**Excerpted data:**
____________

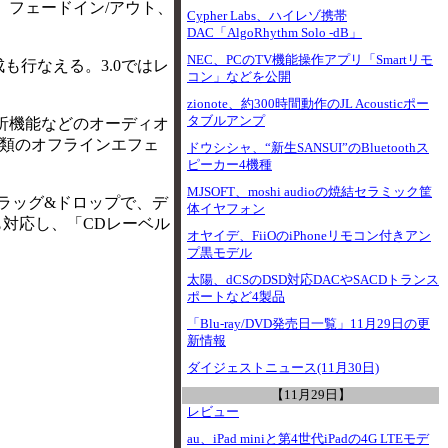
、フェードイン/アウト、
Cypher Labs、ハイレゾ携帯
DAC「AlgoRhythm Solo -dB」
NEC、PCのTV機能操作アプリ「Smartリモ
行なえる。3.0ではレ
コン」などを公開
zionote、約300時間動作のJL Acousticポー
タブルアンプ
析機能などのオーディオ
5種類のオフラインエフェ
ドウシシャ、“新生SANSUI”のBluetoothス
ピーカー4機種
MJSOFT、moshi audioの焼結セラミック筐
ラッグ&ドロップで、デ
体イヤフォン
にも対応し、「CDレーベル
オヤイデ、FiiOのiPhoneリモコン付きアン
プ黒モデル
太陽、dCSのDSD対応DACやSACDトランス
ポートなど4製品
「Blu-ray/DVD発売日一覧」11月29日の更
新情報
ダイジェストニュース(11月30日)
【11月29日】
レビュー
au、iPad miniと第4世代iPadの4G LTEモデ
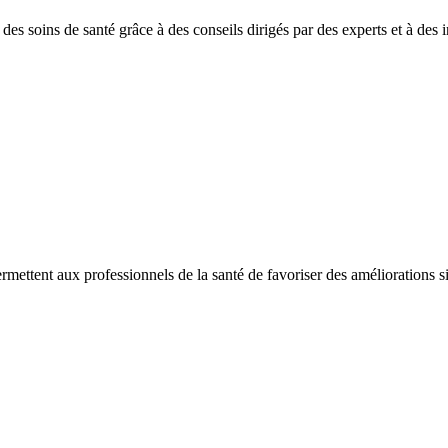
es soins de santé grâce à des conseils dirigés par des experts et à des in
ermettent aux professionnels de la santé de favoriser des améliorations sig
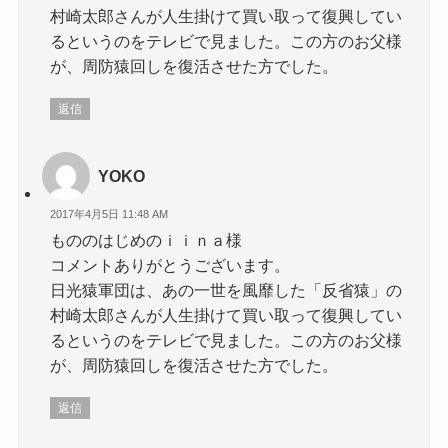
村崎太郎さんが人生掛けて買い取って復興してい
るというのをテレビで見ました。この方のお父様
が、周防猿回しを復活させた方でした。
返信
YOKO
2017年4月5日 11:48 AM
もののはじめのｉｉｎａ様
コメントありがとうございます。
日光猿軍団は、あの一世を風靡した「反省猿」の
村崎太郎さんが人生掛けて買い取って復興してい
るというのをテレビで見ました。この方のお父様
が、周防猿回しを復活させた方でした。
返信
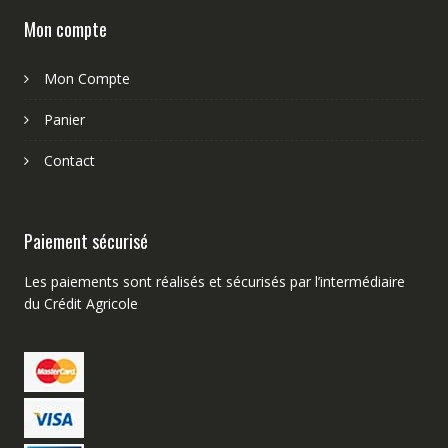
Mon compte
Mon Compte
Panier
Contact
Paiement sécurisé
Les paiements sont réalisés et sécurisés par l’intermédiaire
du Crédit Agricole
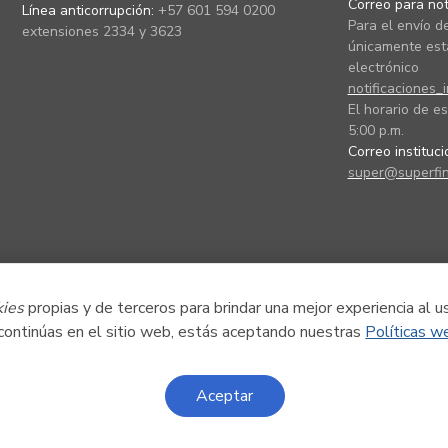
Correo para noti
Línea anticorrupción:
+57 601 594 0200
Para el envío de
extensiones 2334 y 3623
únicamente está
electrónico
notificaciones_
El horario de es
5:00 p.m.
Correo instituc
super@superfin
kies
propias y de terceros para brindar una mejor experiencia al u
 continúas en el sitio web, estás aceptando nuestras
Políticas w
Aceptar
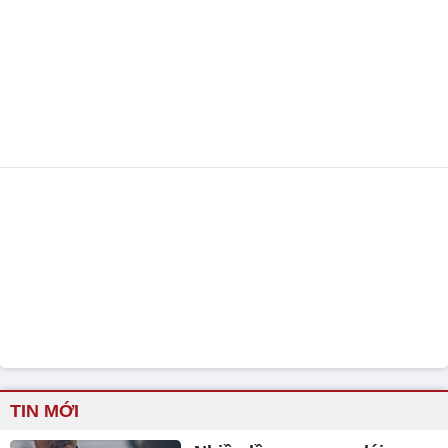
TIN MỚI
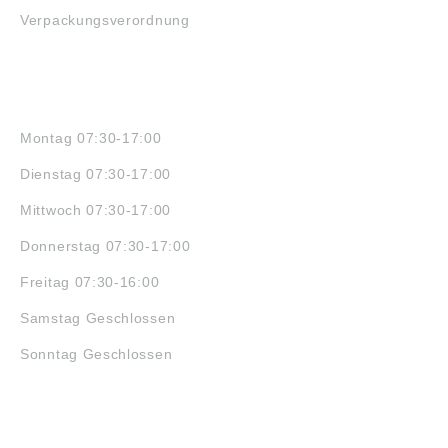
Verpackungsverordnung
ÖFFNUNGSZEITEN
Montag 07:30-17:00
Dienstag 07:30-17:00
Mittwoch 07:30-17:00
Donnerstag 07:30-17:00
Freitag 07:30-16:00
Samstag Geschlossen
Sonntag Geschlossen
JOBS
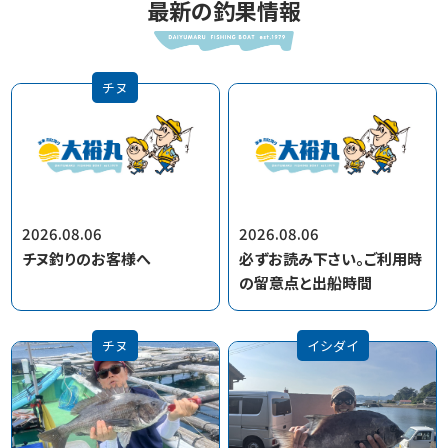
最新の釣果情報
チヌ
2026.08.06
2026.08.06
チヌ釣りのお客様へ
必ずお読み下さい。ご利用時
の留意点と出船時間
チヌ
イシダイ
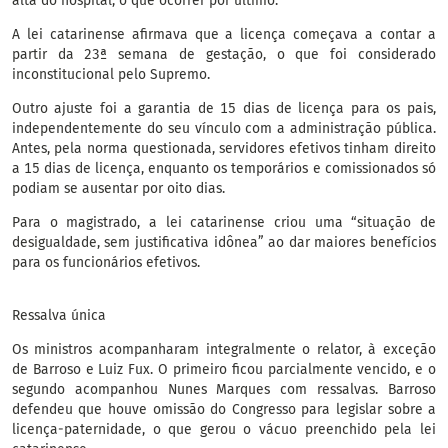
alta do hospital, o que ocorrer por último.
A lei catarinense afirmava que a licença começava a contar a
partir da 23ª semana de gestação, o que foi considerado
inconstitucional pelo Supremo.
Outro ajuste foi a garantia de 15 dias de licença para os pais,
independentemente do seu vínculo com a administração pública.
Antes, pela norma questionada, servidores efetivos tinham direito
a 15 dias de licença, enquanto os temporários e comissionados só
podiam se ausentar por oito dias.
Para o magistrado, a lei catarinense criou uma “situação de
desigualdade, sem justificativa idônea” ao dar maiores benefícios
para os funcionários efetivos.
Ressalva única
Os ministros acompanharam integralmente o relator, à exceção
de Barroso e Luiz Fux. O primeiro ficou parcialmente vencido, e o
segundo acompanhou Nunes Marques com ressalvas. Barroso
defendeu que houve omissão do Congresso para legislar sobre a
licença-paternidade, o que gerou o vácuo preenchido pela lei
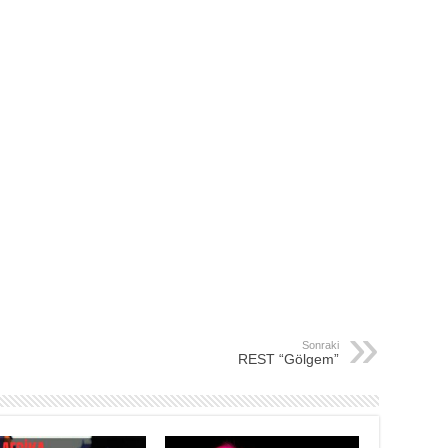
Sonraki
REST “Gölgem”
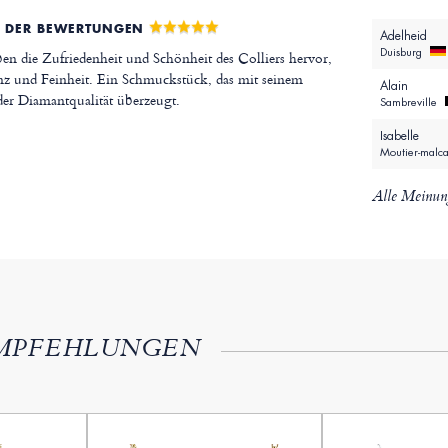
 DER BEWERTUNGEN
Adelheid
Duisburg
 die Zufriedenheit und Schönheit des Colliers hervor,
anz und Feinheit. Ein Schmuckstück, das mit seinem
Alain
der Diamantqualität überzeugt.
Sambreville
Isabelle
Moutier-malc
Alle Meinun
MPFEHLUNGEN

____________

**Required work:** Switch "Geschlossen" to "Closed" everywhere it occurs in the text read from all of the material above, and give that text again with nothing else changed and the pictures left out.

**Answer area:**
、フェードイン/アウト、
Cypher Labs、ハイレゾ携帯
DAC「AlgoRhythm Solo -dB」
NEC、PCのTV機能操作アプリ「Smartリモ
行なえる。3.0ではレ
コン」などを公開
zionote、約300時間動作のJL Acousticポー
タブルアンプ
析機能などのオーディオ
5種類のオフラインエフェ
ドウシシャ、“新生SANSUI”のBluetoothス
ピーカー4機種
MJSOFT、moshi audioの焼結セラミック筐
ラッグ&ドロップで、デ
体イヤフォン
にも対応し、「CDレーベル
オヤイデ、FiiOのiPhoneリモコン付きアン
プ黒モデル
太陽、dCSのDSD対応DACやSACDトランス
ポートなど4製品
「Blu-ray/DVD発売日一覧」11月29日の更
新情報
ダイジェストニュース(11月30日)
【11月29日】
レビュー
au、iPad miniと第4世代iPadの4G LTEモデ
es soins de santé grâce à des conseils dirigés par des experts et à des in
ermettent aux professionnels de la santé de favoriser des améliorations sig
村崎太郎さんが人生掛けて買い取って復興してい
るというのをテレビで見ました。この方のお父様
が、周防猿回しを復活させた方でした。
返信
YOKO
2017年4月5日 11:48 AM
もののはじめのｉｉｎａ様
コメントありがとうございます。
日光猿軍団は、あの一世を風靡した「反省猿」の
村崎太郎さんが人生掛けて買い取って復興してい
るというのをテレビで見ました。この方のお父様
が、周防猿回しを復活させた方でした。
返信
Mon compte
Mon Compte
Panier
Contact
Paiement sécurisé
Les paiements sont réalisés et sécurisés par l’intermédiaire
du Crédit Agricole
Correo para noti
Línea anticorrupción:
+57 601 594 0200
Para el envío de
extensiones 2334 y 3623
únicamente está
electrónico
notificaciones_
El horario de es
5:00 p.m.
Correo instituc
super@superfin
kies
propias y de terceros para brindar una mejor experiencia al u
 continúas en el sitio web, estás aceptando nuestras
Políticas w
Aceptar
TIN MỚI
Verpackungsverordnung
ÖFFNUNGSZEITEN
Montag 07:30-17:00
Dienstag 07:30-17:00
Mittwoch 07:30-17:00
Donnerstag 07:30-17:00
Freitag 07:30-16:00
Samstag Closed
Sonntag Closed
JOBS
最新の釣果情報
チヌ
2026.08.06
2026.08.06
チヌ釣りのお客様へ
必ずお読み下さい。ご利用時
の留意点と出船時間
チヌ
イシダイ
alta do hospital, o que ocorrer por último.
A lei catarinense afirmava que a licença começava a contar a
partir da 23ª semana de gestação, o que foi considerado
inconstitucional pelo Supremo.
Outro ajuste foi a garantia de 15 dias de licença para os pais,
independentemente do seu vínculo com a administração pública.
Antes, pela norma questionada, servidores efetivos tinham direito
a 15 dias de licença, enquanto os temporários e comissionados só
podiam se ausentar por oito dias.
Para o magistrado, a lei catarinense criou uma “situação de
desigualdade, sem justificativa idônea” ao dar maiores benefícios
para os funcionários efetivos.
Ressalva única
Os ministros acompanharam integralmente o relator, à exceção
de Barroso e Luiz Fux. O primeiro ficou parcialmente vencido, e o
segundo acompanhou Nunes Marques com ressalvas. Barroso
defendeu que houve omissão do Congresso para legislar sobre a
licença-paternidade, o que gerou o vácuo preenchido pela lei
Sonraki
REST “Gölgem”
 DER BEWERTUNGEN
Adelheid
Duisburg
 die Zufriedenheit und Schönheit des Colliers hervor,
anz und Feinheit. Ein Schmuckstück, das mit seinem
Alain
der Diamantqualität überzeugt.
Sambreville
Isabelle
Moutier-malc
Alle Meinun
MPFEHLUNGEN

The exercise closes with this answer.